** REQUIRED ACTION **
Whenever a line below includes the string "identity", show it.

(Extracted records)

* * * * * * * * *

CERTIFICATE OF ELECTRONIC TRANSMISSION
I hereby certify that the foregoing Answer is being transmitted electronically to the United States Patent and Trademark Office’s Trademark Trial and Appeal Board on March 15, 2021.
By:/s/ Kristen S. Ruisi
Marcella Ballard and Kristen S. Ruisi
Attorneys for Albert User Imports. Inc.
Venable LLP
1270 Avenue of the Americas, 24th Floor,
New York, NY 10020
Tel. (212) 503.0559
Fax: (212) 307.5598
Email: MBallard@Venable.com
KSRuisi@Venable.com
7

* * * * * * * * *

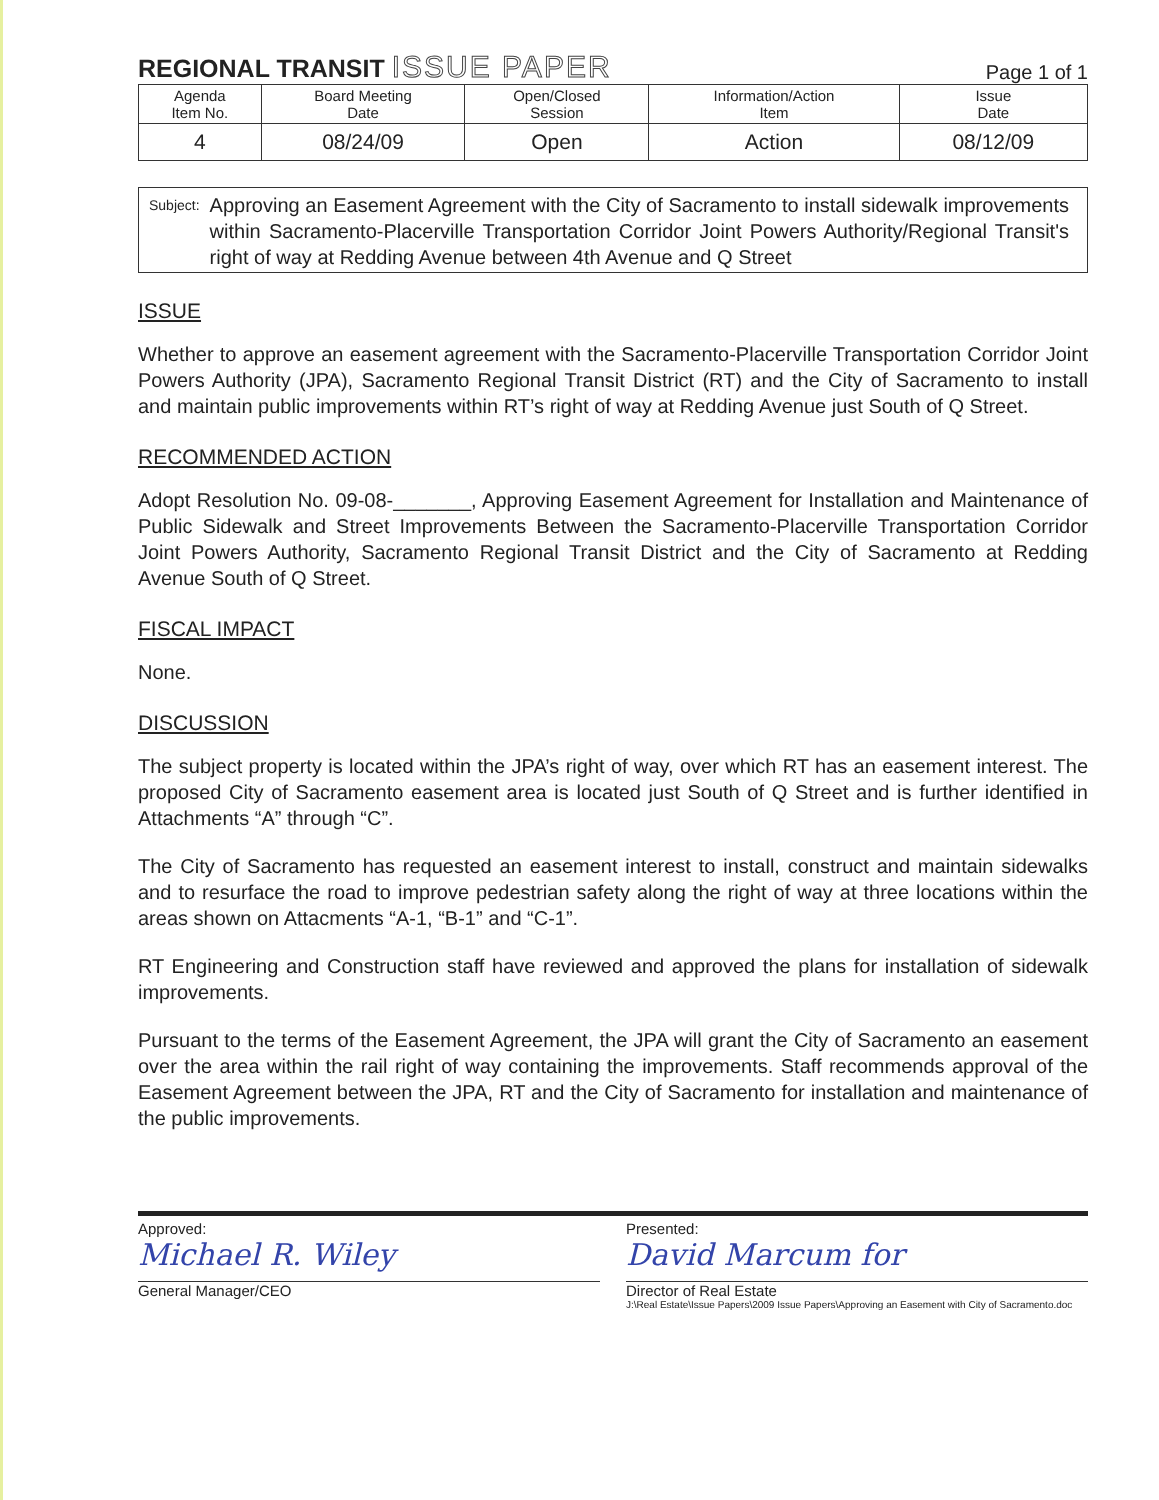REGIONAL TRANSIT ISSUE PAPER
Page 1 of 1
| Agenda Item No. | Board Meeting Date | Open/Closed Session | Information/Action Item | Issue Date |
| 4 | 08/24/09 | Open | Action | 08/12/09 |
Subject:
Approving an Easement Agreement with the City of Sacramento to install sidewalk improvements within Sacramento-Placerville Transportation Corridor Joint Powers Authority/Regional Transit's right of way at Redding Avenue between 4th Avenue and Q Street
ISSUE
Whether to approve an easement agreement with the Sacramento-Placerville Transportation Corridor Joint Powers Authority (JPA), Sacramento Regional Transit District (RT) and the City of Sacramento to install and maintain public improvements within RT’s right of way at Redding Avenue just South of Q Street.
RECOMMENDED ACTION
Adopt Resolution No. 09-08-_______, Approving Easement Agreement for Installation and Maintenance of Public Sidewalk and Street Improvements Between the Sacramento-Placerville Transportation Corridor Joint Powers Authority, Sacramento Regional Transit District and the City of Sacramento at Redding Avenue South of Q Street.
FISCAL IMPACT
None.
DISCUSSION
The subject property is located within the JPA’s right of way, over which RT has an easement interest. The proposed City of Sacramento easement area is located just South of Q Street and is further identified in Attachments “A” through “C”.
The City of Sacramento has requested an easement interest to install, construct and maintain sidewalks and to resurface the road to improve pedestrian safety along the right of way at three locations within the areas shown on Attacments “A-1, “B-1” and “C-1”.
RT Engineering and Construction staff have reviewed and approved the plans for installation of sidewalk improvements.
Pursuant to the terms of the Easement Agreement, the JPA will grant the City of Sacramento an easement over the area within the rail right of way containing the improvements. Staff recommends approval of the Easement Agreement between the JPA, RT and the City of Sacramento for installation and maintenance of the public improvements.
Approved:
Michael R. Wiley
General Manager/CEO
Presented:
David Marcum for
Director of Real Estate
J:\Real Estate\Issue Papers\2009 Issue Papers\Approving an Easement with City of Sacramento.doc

* * * * * * * * *

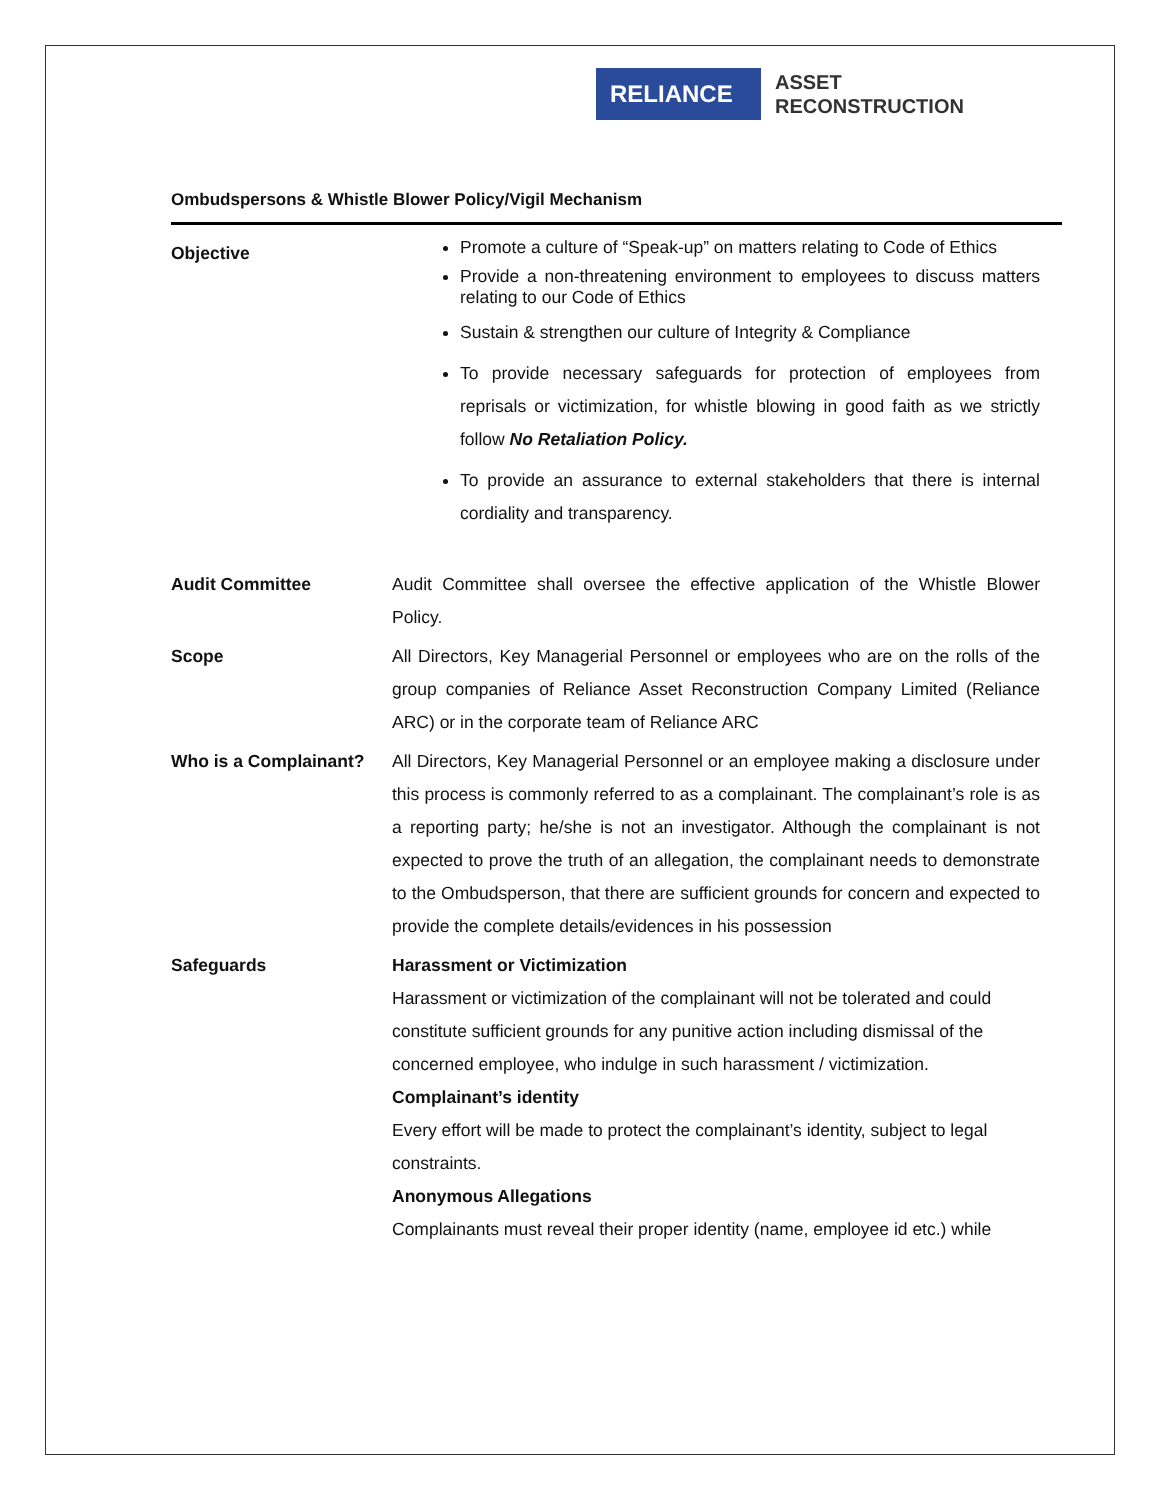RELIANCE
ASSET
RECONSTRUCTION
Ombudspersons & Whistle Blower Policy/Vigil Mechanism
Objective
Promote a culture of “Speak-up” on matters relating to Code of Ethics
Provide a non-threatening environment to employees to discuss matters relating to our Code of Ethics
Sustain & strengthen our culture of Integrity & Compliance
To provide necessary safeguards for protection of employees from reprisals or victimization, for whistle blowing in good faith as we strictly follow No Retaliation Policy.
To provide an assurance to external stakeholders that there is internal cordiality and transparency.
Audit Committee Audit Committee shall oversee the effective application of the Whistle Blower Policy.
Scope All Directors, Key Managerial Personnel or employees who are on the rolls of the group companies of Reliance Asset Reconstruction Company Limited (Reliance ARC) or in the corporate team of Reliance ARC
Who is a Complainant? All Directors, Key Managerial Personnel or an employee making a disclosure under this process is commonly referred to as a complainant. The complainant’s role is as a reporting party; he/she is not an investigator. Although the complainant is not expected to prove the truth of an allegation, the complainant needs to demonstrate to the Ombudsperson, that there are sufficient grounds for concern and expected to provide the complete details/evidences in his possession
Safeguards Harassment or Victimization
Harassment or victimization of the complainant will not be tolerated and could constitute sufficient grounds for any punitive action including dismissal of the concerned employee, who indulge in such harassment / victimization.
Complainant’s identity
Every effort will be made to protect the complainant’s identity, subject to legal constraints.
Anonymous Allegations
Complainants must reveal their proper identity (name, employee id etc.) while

* * * * * * * * *

** REPLY **
Complainant’s identity
Every effort will be made to protect the complainant’s identity, subject to legal constraints.
Complainants must reveal their proper identity (name, employee id etc.) while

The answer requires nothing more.